NEW YORK CITY: The UN Security Council on Friday removed Al-Nusra Front, the militant group that evolved into Hayat Tahrir Al-Sham, from its so-called Daesh and Al-Qaeda Sanctions List.

The move signals a major shift in international policy toward Syria’s evolving political landscape in the post-Assad era, and ends a global freeze on assets, travel ban and arms embargo that have been imposed on the group since 2014.

Al-Nusra Front and Hayat Tahrir Al-Sham were led by Ahmad Al-Sharaa, formerly Abu Mohammed Al-Julani, who is now Syria’s president and was a leading figure in the offensive that toppled the Assad regime.

The consensus decision by the Security Council’s sanctions committee was announced by the UK, which holds the presidency of the Security Council this month and was acting in the absence of the chair of the committee. It followed a request by the new Syrian authorities to delist “Al-Nusrah Front for the People of the Levant.”
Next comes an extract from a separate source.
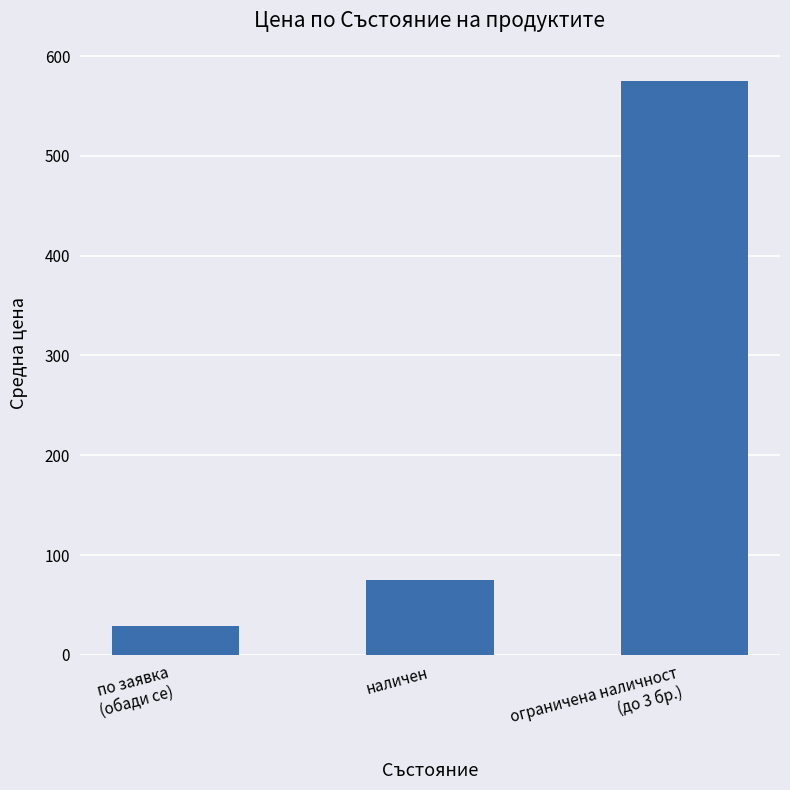

What is the change in value from по заявка
(обади се) to наличен?

+45.8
The decision means measures that were applied to Hayat Tahrir Al-Sham under Security Council Resolution 2734, adopted in 2024, no longer apply. As a result, UN member states are notrequired to freeze the group’s funds, restrict the movement of its representatives, or block the supply or transfer of arms and related materiel.

Al-Nusra Front was added to the sanctions list for its ties to Al-Qaeda and involvement in the financing and execution of militant activities during the war in Syria. The UN initially continued to treat the group’s successor organization, Hayat Tahrir Al-Sham, as a listed alias.

Al-Sharaa has said the group severed all prior transnational jihadist links and is now solely focused on local Syrian matters.